▶ [Given entries]:
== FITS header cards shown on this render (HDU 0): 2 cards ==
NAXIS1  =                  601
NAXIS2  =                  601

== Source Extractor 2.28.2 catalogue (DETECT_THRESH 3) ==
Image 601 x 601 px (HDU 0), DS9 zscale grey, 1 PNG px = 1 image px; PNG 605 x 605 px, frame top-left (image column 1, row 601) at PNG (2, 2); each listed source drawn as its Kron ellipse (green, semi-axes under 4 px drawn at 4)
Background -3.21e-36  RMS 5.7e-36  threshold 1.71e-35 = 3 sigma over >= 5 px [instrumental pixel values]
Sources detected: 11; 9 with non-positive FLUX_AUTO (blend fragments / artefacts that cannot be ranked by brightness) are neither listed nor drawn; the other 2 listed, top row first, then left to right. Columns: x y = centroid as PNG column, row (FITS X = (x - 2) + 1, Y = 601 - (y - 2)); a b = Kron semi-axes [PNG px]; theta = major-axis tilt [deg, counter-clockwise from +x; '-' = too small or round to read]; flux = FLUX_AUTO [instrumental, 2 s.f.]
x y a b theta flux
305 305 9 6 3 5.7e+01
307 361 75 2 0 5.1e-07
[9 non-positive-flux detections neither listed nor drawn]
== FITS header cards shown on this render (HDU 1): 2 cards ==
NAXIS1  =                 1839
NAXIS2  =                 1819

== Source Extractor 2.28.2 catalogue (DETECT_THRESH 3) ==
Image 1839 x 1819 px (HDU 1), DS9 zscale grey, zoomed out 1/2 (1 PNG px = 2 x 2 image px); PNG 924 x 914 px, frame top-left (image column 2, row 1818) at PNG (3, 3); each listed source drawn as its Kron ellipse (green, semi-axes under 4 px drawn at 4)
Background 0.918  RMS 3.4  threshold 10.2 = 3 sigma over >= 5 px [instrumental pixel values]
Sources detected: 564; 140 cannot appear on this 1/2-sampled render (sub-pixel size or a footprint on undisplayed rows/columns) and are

▶ [Given problem]:
Render every line of the items above as a single numbered list, omitting blank lines.

▶ [Response for this exercise]:
1. == FITS header cards shown on this render (HDU 0): 2 cards ==
2. NAXIS1  =                  601
3. NAXIS2  =                  601
4. == Source Extractor 2.28.2 catalogue (DETECT_THRESH 3) ==
5. Image 601 x 601 px (HDU 0), DS9 zscale grey, 1 PNG px = 1 image px; PNG 605 x 605 px, frame top-left (image column 1, row 601) at PNG (2, 2); each listed source drawn as its Kron ellipse (green, semi-axes under 4 px drawn at 4)
6. Background -3.21e-36  RMS 5.7e-36  threshold 1.71e-35 = 3 sigma over >= 5 px [instrumental pixel values]
7. Sources detected: 11; 9 with non-positive FLUX_AUTO (blend fragments / artefacts that cannot be ranked by brightness) are neither listed nor drawn; the other 2 listed, top row first, then left to right. Columns: x y = centroid as PNG column, row (FITS X = (x - 2) + 1, Y = 601 - (y - 2)); a b = Kron semi-axes [PNG px]; theta = major-axis tilt [deg, counter-clockwise from +x; '-' = too small or round to read]; flux = FLUX_AUTO [instrumental, 2 s.f.]
8. x y a b theta flux
9. 305 305 9 6 3 5.7e+01
10. 307 361 75 2 0 5.1e-07
11. [9 non-positive-flux detections neither listed nor drawn]
12. == FITS header cards shown on this render (HDU 1): 2 cards ==
13. NAXIS1  =                 1839
14. NAXIS2  =                 1819
15. == Source Extractor 2.28.2 catalogue (DETECT_THRESH 3) ==
16. Image 1839 x 1819 px (HDU 1), DS9 zscale grey, zoomed out 1/2 (1 PNG px = 2 x 2 image px); PNG 924 x 914 px, frame top-left (image column 2, row 1818) at PNG (3, 3); each listed source drawn as its Kron ellipse (green, semi-axes under 4 px drawn at 4)
17. Background 0.918  RMS 3.4  threshold 10.2 = 3 sigma over >= 5 px [instrumental pixel values]
18. Sources detected: 564; 140 cannot appear on this 1/2-sampled render (sub-pixel size or a footprint on undisplayed rows/columns) and are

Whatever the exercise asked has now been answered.